_Texte extrait_
□ □ □ □ □

Les leçons d'Octobre. - Il faut étudier Octobre. - Léon Trotsky 1924.

Extrait.

- "Dans les révolutions bourgeoises, la conscience, la préparation, la méthode ont joué un rôle beaucoup moins grand que celui qu'elles sont appelées à jouer et jouent déjà dans les révolutions du prolétariat. La force motrice de la révolution bourgeoise était également la masse, mais beaucoup moins consciente et moins organisée que maintenant. La direction était aux mains des différentes fractions de la bourgeoisie, qui disposait de la richesse, de l'instruction et de l'organisation (municipalités, universités, presse, etc.). La monarchie bureaucratique se défendait empiriquement, agissait au petit bonheur. La bourgeoisie choisissait le moment favorable où elle pouvait, en exploitant le mouvement des masses populaires, jeter tout son poids social sur le plateau de la balance et s'emparer du pouvoir. Mais, dans la révolution prolétarienne, le prolétariat est non seulement la principale force combative, mais aussi, dans la personne de son avant-garde, la force dirigeante. Seul, le parti du prolétariat peut, dans la révolution prolétarienne jouer le rôle que jouaient, dans la révolution bourgeoise, la puissance de la bourgeoisie, son instruction, ses municipalités et universités. Son rôle est d'autant plus grand que la conscience de classe de son ennemi s'est formidablement accrue. Au cours des siècles de sa domination, la bourgeoisie a élaboré une école politique incomparablement supérieure à celle de l'ancienne monarchie bureaucratique. Si le parlementarisme a été pour le prolétariat jusqu'à un certain point une école de préparation à la révolution, il a été encore davantage pour la bourgeoisie une école de stratégie contre-révolutionnaire. Il suffit, pour le montrer, d'indiquer que c'est par le parlementarisme que la bourgeoisie a éduqué la social-démocratie, qui est maintenant le plus puissant rempart de la propriété individuelle. L'époque de la révolution sociale en Europe, comme l'ont montré les premières expériences, sera une époque de batailles non seulement implacables, mais raisonnées, beaucoup plus raisonnées que chez nous en 1917. "

□ □ □ □ □

_Enregistrements extraits_
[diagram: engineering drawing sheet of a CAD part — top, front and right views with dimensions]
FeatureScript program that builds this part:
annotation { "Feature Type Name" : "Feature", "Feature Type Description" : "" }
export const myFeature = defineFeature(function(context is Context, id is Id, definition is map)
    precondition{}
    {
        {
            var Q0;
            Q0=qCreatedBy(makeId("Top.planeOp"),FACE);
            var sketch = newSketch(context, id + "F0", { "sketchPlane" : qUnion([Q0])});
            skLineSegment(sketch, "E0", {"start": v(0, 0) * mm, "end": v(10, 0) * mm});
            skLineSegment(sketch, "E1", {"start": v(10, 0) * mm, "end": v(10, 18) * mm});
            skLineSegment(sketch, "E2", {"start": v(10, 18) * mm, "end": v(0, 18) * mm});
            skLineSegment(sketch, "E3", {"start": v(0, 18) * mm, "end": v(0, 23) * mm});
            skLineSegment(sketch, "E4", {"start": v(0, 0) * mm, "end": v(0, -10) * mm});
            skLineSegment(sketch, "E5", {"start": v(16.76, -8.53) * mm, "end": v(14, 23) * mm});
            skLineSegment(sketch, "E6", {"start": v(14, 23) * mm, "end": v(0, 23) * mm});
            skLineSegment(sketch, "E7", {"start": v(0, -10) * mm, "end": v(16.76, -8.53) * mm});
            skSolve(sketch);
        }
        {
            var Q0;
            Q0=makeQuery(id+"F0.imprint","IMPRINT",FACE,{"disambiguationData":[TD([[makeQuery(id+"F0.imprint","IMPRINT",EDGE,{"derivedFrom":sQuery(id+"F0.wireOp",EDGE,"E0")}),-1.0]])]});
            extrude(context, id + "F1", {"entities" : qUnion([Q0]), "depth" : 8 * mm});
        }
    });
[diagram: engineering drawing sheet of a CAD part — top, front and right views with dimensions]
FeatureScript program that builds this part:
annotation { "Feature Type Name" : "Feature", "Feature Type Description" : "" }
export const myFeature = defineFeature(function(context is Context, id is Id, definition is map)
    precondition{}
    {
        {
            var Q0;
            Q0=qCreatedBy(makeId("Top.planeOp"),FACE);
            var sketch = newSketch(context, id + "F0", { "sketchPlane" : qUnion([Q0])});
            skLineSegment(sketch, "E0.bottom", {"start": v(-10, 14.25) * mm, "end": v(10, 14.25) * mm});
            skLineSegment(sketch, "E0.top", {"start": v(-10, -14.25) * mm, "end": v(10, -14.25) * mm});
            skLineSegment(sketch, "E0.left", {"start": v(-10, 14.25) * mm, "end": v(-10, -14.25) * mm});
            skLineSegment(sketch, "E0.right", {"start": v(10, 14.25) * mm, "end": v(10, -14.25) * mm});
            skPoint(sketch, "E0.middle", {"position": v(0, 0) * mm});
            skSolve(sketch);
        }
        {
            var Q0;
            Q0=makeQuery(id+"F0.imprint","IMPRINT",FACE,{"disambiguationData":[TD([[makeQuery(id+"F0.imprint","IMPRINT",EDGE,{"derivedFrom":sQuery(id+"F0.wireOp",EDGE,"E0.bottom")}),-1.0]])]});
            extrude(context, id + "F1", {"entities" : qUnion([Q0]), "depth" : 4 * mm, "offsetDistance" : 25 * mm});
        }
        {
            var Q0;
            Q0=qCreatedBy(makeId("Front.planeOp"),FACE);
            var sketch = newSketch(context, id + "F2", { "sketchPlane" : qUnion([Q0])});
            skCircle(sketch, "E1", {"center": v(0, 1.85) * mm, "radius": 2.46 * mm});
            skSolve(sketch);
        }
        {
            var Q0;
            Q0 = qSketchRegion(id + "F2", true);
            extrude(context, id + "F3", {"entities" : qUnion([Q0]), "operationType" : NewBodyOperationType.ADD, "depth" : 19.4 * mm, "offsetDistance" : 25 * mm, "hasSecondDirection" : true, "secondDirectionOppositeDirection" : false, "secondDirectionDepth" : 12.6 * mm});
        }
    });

□ □ □ □ □

_Consignes_
1 – Selon l'extrait des Leçons d'Octobre, pourquoi le rôle du parti du prolétariat est-il d'autant plus grand ? Répondez en une à trois phrases.
2 – Relevez, dans l'extrait des Leçons d'Octobre, les trois choses dont disposait la bourgeoisie qui dirigeait la révolution bourgeoise.
3 – D'après l'extrait des Leçons d'Octobre, qui la bourgeoisie a-t-elle éduqué par le parlementarisme ?

_Corrigés détaillés_
1 – Le rôle du parti du prolétariat est d'autant plus grand que la conscience de classe de son ennemi, la bourgeoisie, s'est formidablement accrue. Au cours des siècles de sa domination, la bourgeoisie a en effet élaboré une école politique incomparablement supérieure à celle de l'ancienne monarchie bureaucratique.

2 –
- la richesse
- l'instruction
- l'organisation

3 – La social-démocratie.